Exercise objective -
Compute how many lines below contain the word "Offenses" and respond with that number only.

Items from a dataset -
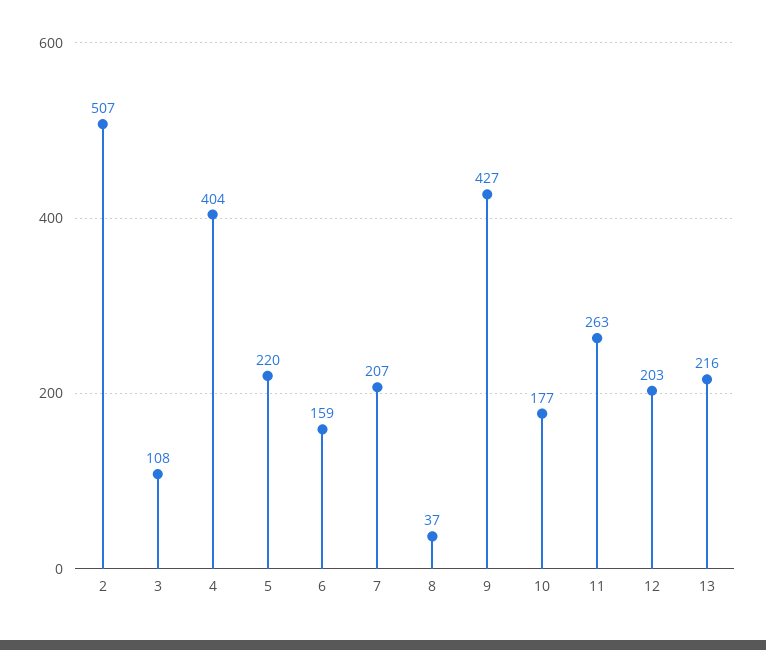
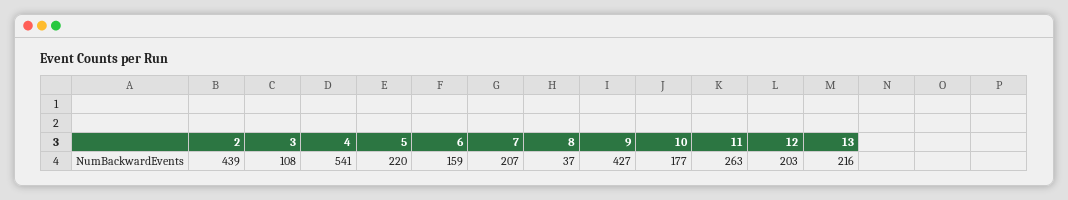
2: 507 -> 439
4: 404 -> 541

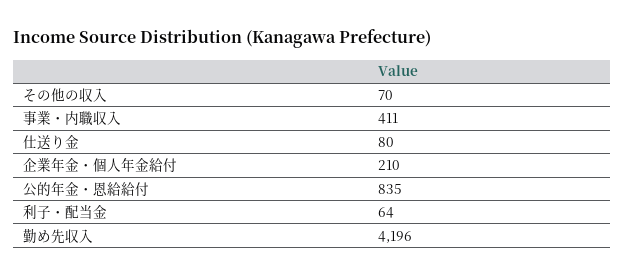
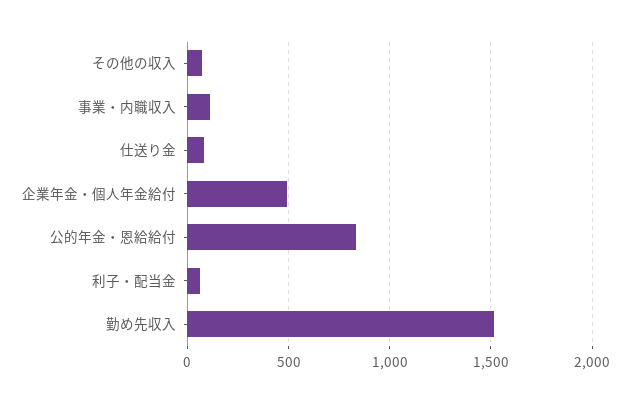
事業・内職収入: 411 -> 100
企業年金・個人年金給付: 210 -> 500
勤め先収入: 4196 -> 1500

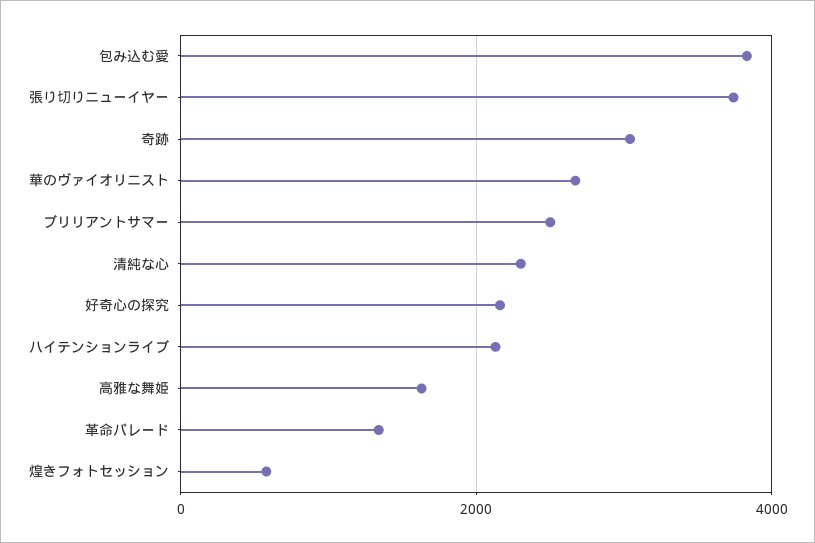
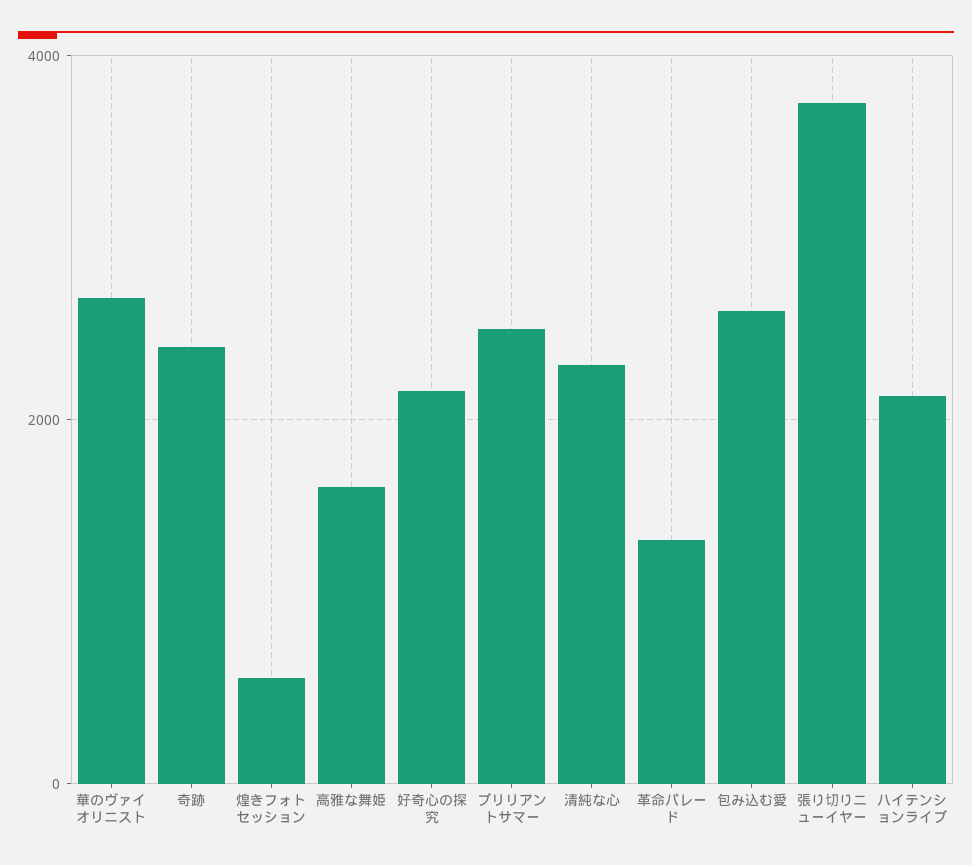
包み込む愛: 3800 -> 2600
奇跡: 3000 -> 2400

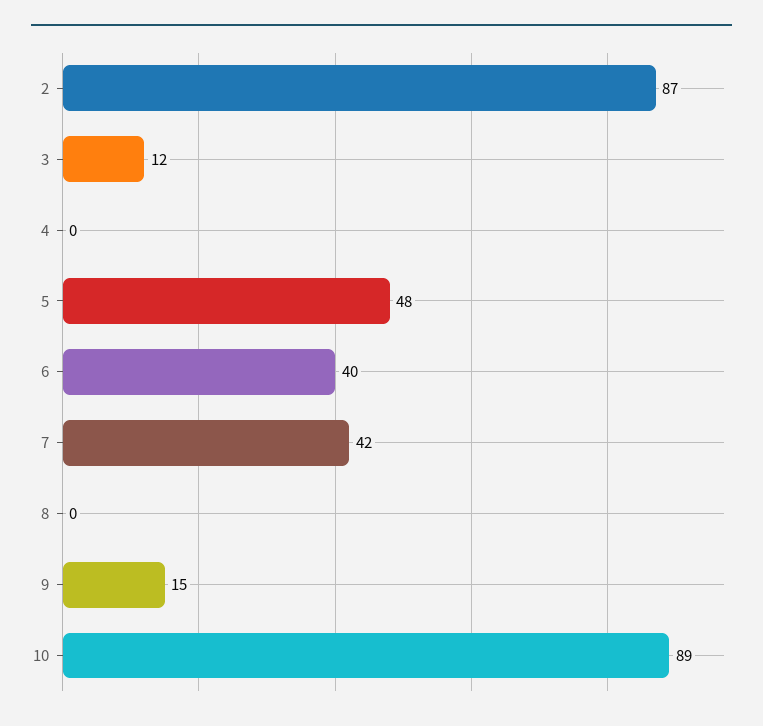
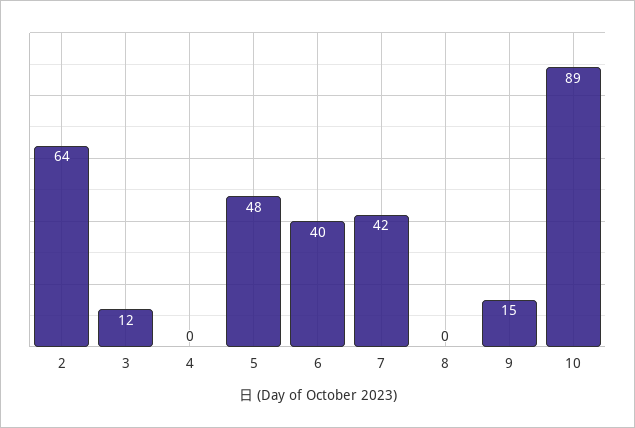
2: 87 -> 64

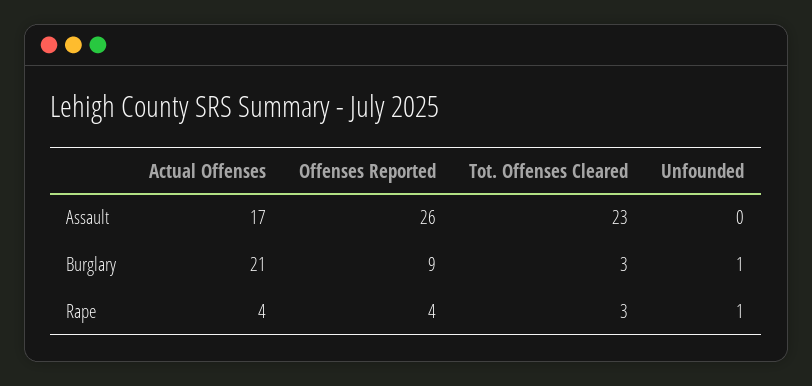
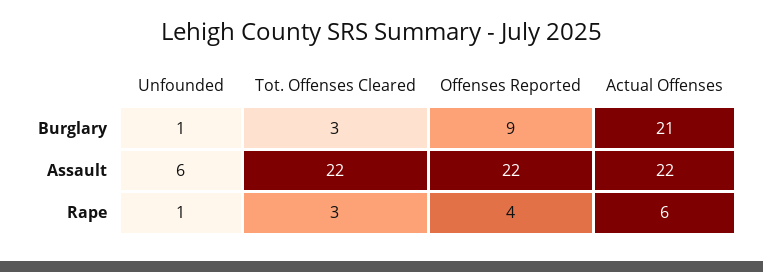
Actual Offenses, Assault: 17 -> 22
Offenses Reported, Assault: 26 -> 22
Tot. Offenses Cleared, Assault: 23 -> 22
Unfounded, Assault: 0 -> 6
Actual Offenses, Rape: 4 -> 6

Expected answer -
4